1. Field of the Invention
The present invention relates to the technical field of image processing and, more particularly, to a system for applying multi-direction and multi-slope region detection to image edge enhancement.
2. Description of Related Art
The operations of image edge enhancement and de-noise in image processing are regarded as the oppositely relative filter operations. Namely, if only the image edges are enhanced, the noises cannot be eliminated. Accordingly, the de-noise operation is typically performed before the edge sharpness algorithm is enhanced, so as to avoid erroneously determine the edge transient region caused by the high frequency components of the noises. Conversely, if the de-noise operation followed by the enhancement operation is performed, the algorithm selected for the de-noise operation can indirectly affect the enhancement effect.
The edge enhancement algorithm in the prior art typically uses multiple filters to separate corresponding band regions. However, an obtained output signal requires combining a plurality of determinations and setting the weighting parameters to thereby reach to the desired image quality. As shown in FIG. 1, U.S. Pat. No. 5,414,473 granted to Hong for an “apparatus and method for enhancing transient edge of video signal” has disclosed three filters to perform the edge enhancement in which appropriate correction of the weighting parameters is required for different image requirements. In addition, the sampling rule of the parametered digital filters is limited by the hardware configuration and cannot be modulated dynamically according to the current edge transient length. Such a way can advantage in the image enhancement to have the higher continuity, but the obtained result has a lower direct meaning, i.e., the parameters are determined after the long-running tests. Since the weighting parameters of the filters are changed with the different practical designs, they are manually adjusted as needs in the practical images corresponding to the different designs. The hardware implementation becomes heavy and complicated when the number and length of filters increases, which further increases the cost and easily skips the fine lines even the anti-aliasing is better.

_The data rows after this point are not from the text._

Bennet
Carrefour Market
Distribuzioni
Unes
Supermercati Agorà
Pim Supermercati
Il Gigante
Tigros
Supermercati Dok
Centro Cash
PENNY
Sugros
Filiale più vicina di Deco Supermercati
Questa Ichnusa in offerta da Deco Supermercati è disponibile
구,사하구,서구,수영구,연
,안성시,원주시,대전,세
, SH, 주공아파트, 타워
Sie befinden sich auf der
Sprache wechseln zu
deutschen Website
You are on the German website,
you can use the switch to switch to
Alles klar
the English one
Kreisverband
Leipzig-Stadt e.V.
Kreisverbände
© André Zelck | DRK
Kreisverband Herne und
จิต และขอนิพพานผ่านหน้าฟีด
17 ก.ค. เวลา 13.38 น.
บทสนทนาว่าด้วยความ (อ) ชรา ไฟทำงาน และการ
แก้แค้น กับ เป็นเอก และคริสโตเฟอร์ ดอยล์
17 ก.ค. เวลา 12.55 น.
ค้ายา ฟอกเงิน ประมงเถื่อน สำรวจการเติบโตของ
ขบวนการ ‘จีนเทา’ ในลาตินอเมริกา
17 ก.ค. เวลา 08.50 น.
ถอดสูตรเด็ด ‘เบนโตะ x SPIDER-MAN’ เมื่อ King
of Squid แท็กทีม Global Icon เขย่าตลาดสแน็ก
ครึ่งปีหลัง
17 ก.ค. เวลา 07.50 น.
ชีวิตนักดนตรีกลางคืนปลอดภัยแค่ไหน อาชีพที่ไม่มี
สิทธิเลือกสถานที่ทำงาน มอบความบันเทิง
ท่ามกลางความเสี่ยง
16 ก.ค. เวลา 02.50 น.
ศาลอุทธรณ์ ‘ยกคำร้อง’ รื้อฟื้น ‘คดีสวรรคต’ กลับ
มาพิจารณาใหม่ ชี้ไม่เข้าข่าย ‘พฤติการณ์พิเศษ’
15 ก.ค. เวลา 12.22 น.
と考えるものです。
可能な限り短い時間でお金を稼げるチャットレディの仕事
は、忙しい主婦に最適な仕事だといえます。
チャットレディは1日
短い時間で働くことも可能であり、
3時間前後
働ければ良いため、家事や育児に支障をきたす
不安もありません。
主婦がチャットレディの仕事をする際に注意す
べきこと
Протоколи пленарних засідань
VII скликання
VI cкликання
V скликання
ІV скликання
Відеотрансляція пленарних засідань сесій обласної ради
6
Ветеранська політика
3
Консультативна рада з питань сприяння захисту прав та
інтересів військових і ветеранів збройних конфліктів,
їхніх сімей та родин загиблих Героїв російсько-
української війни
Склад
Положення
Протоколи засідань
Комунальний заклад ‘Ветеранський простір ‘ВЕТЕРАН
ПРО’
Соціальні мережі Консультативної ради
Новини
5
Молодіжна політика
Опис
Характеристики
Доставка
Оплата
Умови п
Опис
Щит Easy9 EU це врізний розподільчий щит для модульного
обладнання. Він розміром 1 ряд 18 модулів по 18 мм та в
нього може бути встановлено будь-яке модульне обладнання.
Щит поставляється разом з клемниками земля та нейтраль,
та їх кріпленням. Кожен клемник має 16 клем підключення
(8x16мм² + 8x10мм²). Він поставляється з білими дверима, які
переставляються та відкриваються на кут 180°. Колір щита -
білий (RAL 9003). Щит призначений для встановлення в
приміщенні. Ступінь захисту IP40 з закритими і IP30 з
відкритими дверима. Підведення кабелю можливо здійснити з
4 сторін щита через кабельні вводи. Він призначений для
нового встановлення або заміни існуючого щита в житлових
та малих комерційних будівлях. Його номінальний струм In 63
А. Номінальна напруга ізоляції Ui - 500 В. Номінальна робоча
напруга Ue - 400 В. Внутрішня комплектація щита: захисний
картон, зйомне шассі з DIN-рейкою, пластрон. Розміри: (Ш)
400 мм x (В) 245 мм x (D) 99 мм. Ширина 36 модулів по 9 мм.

U.S. Pat. No. 6,094,205 granted to Jaspers for a “Sharpness control” has disclosed the uses of second derivative to detect the edge transient regions, and the first derivative and the contour filter to adjust the gain of the edge enhancement, with the help of the maximum and minimum detection. As shown in FIG. 2, when such a method is applied in a digital signal, the cooperation of all the devices is required, which increases the hardware complexity on, for example, searching the pixels for the maximum and the minimum ones. In addition, a wrong determination appears in using the filter to find the high frequency regions (edge transient regions) for it is easily affected by the noise interference or the fine lines. Since the output of a digital filter is referred as a determinant of the gain for the edge enhancement, the sampling rule of the digital filter can be restricted by the hardware. Therefore, the image quality obtained from lower bandwidth and larger edge regions is not increased apparently. Accordingly, when the same algorithm is applied to process a lower-bandwidth image, a larger change in the prior hardware configuration is required, and the hardware requirement is relatively increased. Further, the gain adjusted by the filter can have an unexpected change due to the noise interference, especially at the enhanced edge transient regions, where the unexpectedness of luminance/chrominance/RGB changes is more serious.
Therefore, it is desirable to provide an improved system to mitigate and/or obviate the aforementioned problems.